Exercise material
↓↓↓
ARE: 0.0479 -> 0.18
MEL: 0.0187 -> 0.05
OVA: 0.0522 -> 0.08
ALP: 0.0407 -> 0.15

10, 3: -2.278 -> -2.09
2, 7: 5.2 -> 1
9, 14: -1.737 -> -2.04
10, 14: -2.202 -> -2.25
↑↑↑
↓↓↓
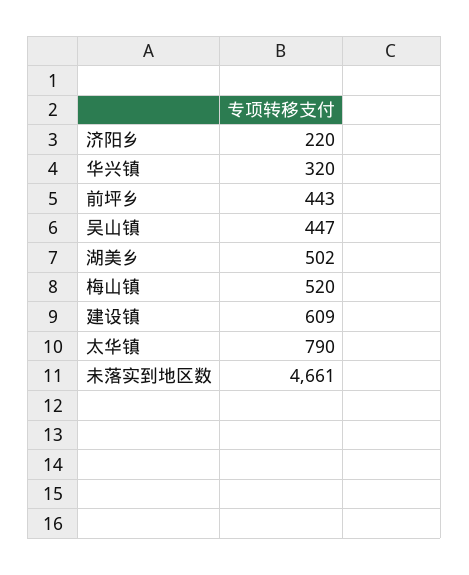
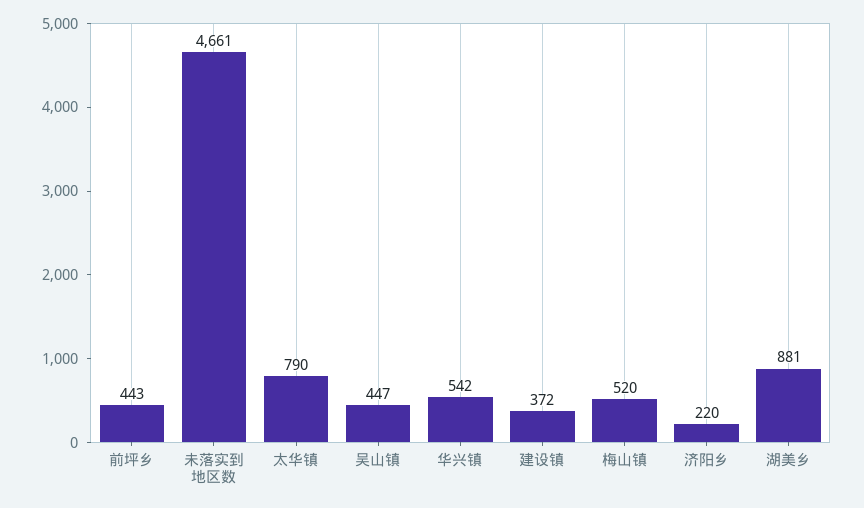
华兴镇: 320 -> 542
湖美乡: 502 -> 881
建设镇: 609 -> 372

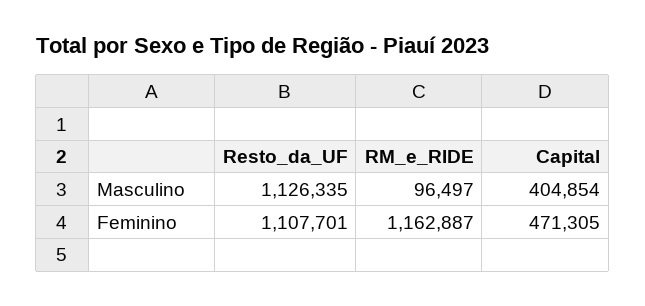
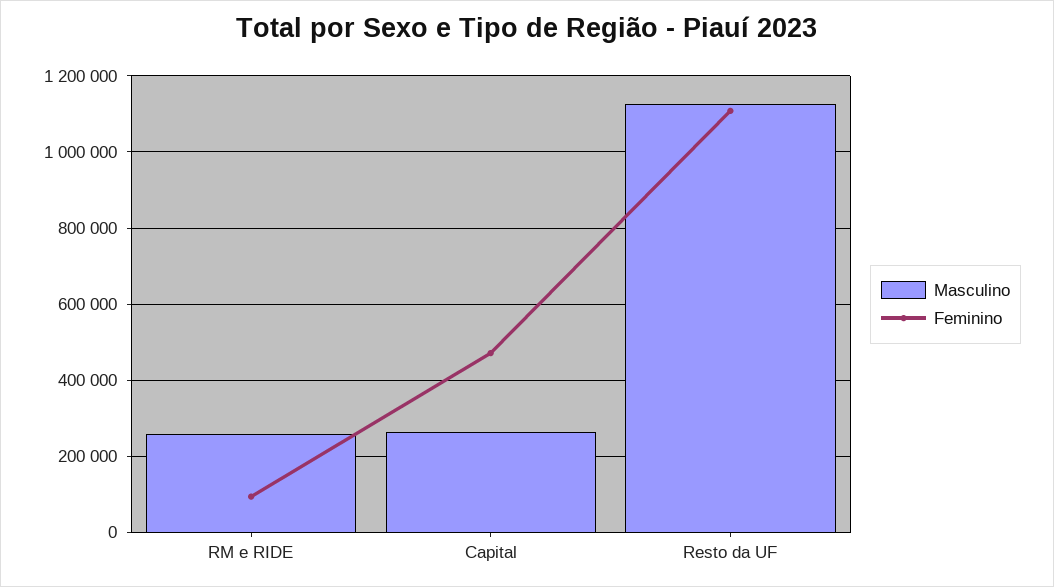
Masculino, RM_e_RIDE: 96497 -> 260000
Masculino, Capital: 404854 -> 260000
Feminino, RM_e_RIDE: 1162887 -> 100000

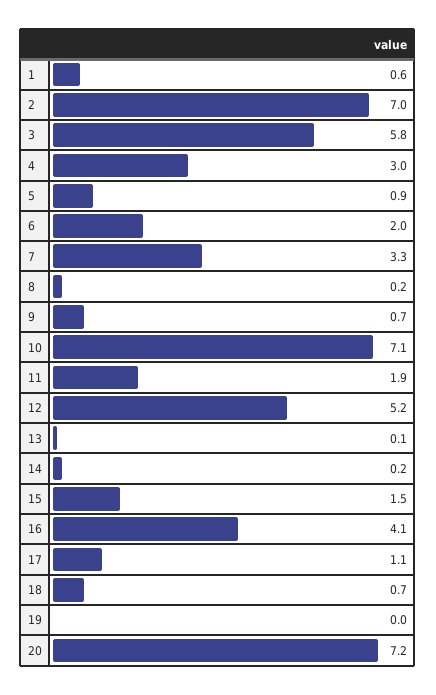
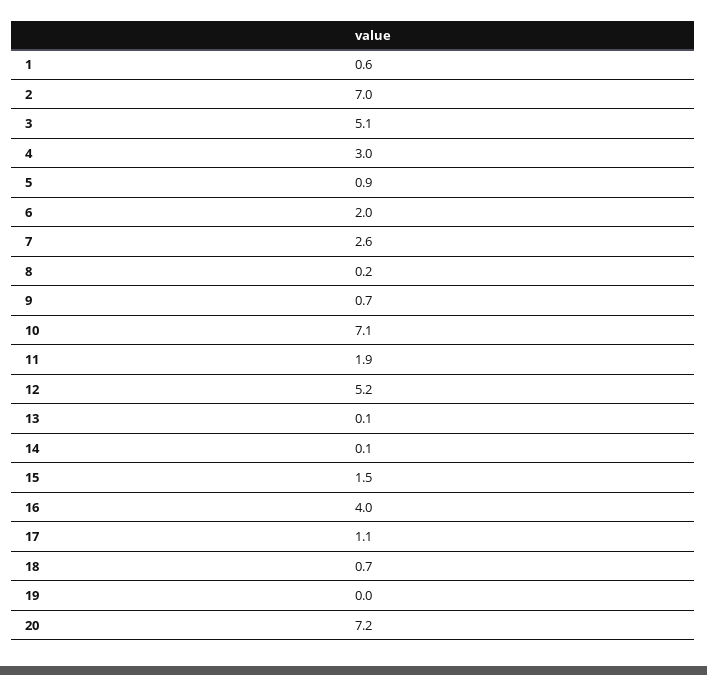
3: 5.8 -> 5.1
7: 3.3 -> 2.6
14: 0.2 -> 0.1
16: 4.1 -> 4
↑↑↑
↓↓↓
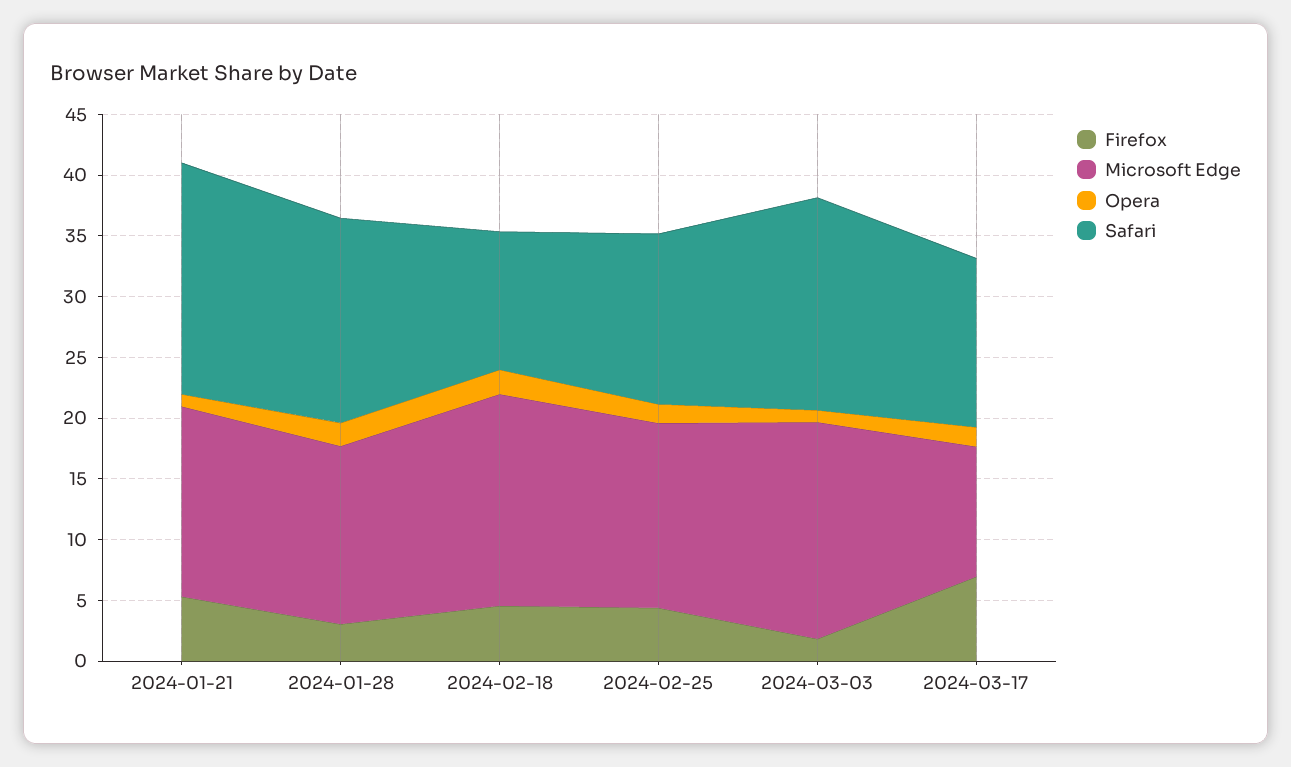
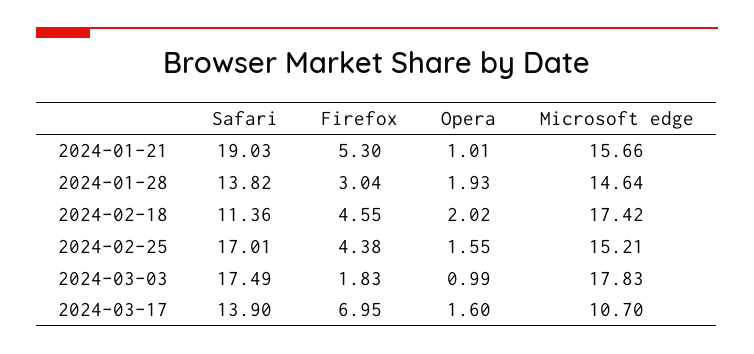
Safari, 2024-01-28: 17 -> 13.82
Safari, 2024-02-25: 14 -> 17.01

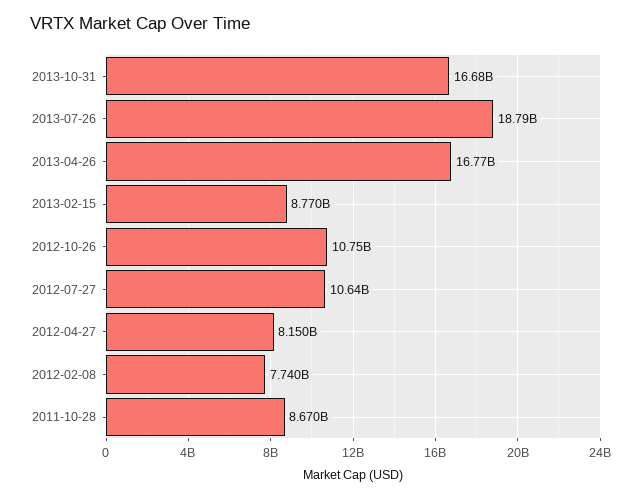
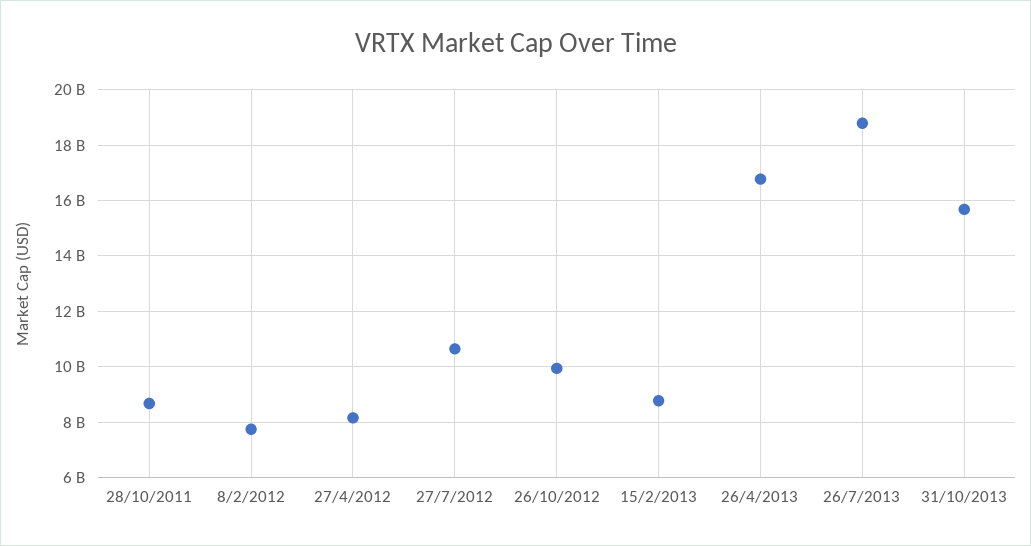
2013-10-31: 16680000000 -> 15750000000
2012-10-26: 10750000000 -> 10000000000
↑↑↑
Given the data above, transcribe exactly the lines from the one containing "OVA: 0.0522 -> 0.08" down to the one containing "10, 14: -2.202 -> -2.25", and no others.

OVA: 0.0522 -> 0.08
ALP: 0.0407 -> 0.15

10, 3: -2.278 -> -2.09
2, 7: 5.2 -> 1
9, 14: -1.737 -> -2.04
10, 14: -2.202 -> -2.25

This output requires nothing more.